Lammar Wright Sr.
Lammar Wright Sr. was born in Texarkana, Texas, in 1912 and, like Joplin before him, moved to Missouri. His family settled in Kansas City, where he attended Lincoln High School, whose music department produced a number of early jazz figures, including bassist Walter Page.
Through the Moten band's records, Wright's playing came to the attention of Andy Preer, leader of the house orchestra at the Cotton Club in New York, where Duke Ellington would later make his name. Preer's band -- known as The Missourians -- would be taken over by Cab Calloway, the first African American to have a million-selling single record and a nationally syndicated radio show.
Wright would remain Calloway's lead trumpeter for 15 years and later would play with other big bands. He retired from the rigors of the road to become a studio musician in the 1950s and '60s.
Wright was one of two Texas trumpeters who would play significant roles in the development of what has come to be known as Kansas City Jazz, the other being Oran "Hot Lips" Page, born in Dallas in 1908.
Like Wright, Page moved to Kansas City, where the corrupt municipal government of Mayor Tom Pendergast allowed bars to go underground as "speakeasies" during Prohibition.
Musicians gravitated to Kansas City because nightlife continued to thrive there when the flow of liquor in other cities was cut off.
Jukeboxes weren't in widespread use until the mid-to-late 1930s, and so the song that historically complements wine and women had to be provided by live musicians. The style thus became known as Kansas City Jazz, even though many of the musicians who created it were from the Southwest or elsewhere in the Midwest.
The men who made Kansas City Jazz often began their careers when they were "still in short pants," in Page's words, a reference to the knickers that young boys once wore.
Knickers were trousers whose length could be adjusted with buckles, reducing the need to buy new pants for a boy as he grew. The transition to long pants was considered a rite of passage. Thus, the line in Johnny Mercer's "Blues in the Night": "My momma done tol' me -- when I was in knee pants."
Lammar Wright had two sons, Lammar Jr. and Elmon, both of whom became trumpeters like their dad. Lammar Jr. joined Lionel Hampton's band at the age of 16, a young age but no earlier than his father, who started with Bennie Moten at the same age.
Wright may not have invented it, but he was an early and frequent participant in what came to be known as a "chase" chorus, in which two musicians who play the same instrument challenge each other with alternating four-bar solos.

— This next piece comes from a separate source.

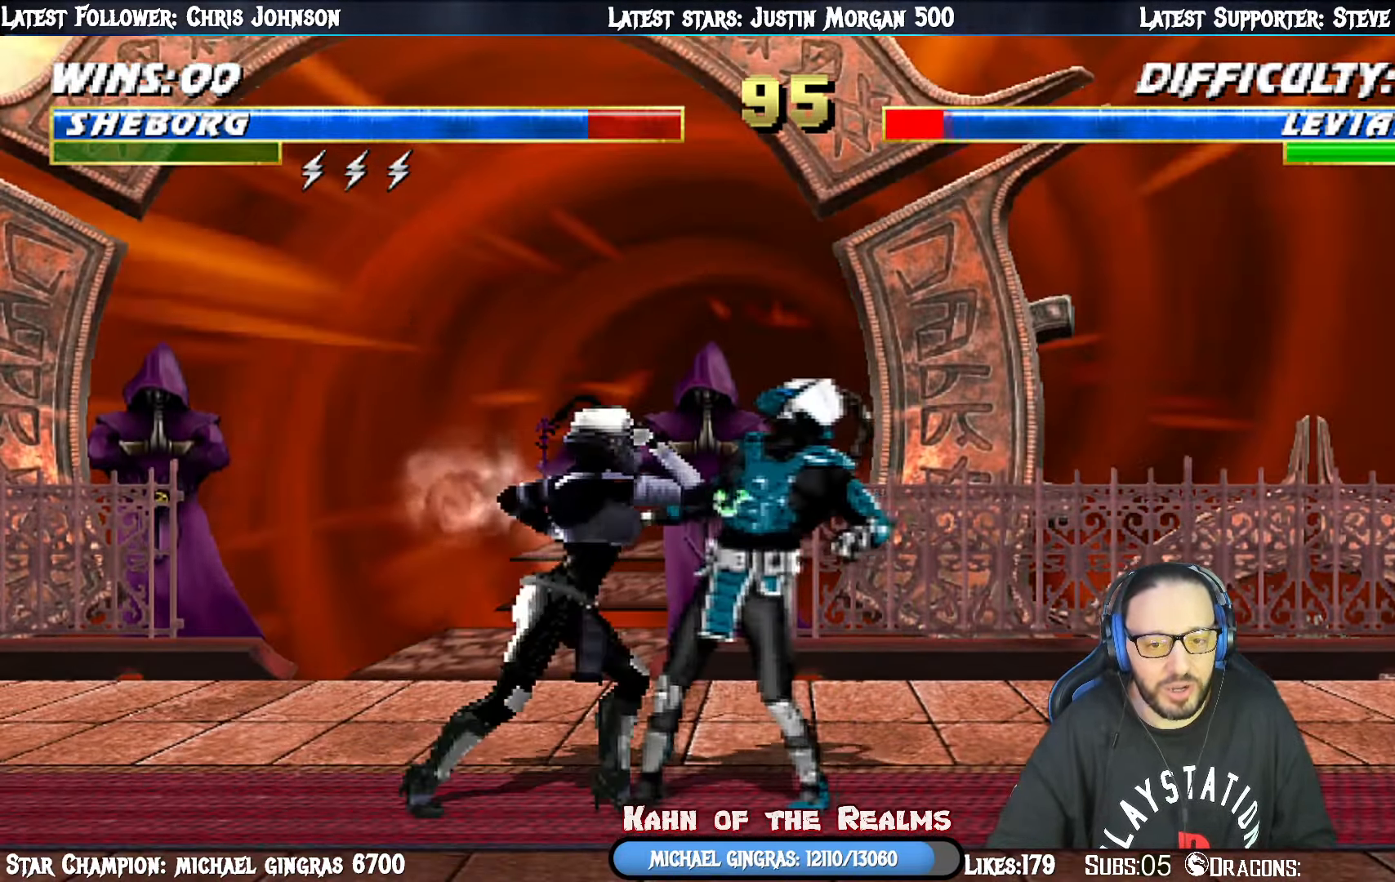
{"buttons": ["TRIANGLE", "L1", "DPAD_LEFT"], "right_stick": "center", "events": [[17, "SQUARE", "up"], [50, "TRIANGLE", "down"], [217, "TRIANGLE", "up"], [251, "TRIANGLE", "down"], [317, "DPAD_DOWN", "down"], [367, "TRIANGLE", "up"], [401, "TRIANGLE", "down"], [451, "DPAD_DOWN", "up"]]}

Wright's opponent in the Moten band was Ed Lewis, and it was said by a rival Kansas City bandleader Jasper "Jap" Allen that Wright "gave Lewis as much as he could handle" in these mock battles. Later, Count Basie would use the concept for battles between tenor saxophonists Herschel Evans and Lester Young.
Evans, born in Denton, Texas, was the original "Texas tenor," with a warm tone and vibrato modeled on the sound of Coleman Hawkins. Young's style was light and smooth, and so the two contrasted with each other.
What started out as friendly competition would sometimes escalate, as Basie band members and Billie Holiday, a great admirer of Young, would egg the two men on.
Evans died at 30 in Manhattan, New York City, April 13, 1973. Lester Young went on to spawn a legion of imitators including Stan Getz, whose bossa nova records in the '60s breathed new life into jazz.
There are other musicians from the Lone Star State who, like Lammar Wright, have been largely forgotten or obscured by the coming of rock 'n' roll, such as trombonists Jack Teagarden of Vernon, Texas, and Dan Minor of Dallas.
If Scott Joplin can be revived by a Hollywood movie, "The Sting," a half-century after his death, perhaps some of these Texas jazz journeymen can get a second look.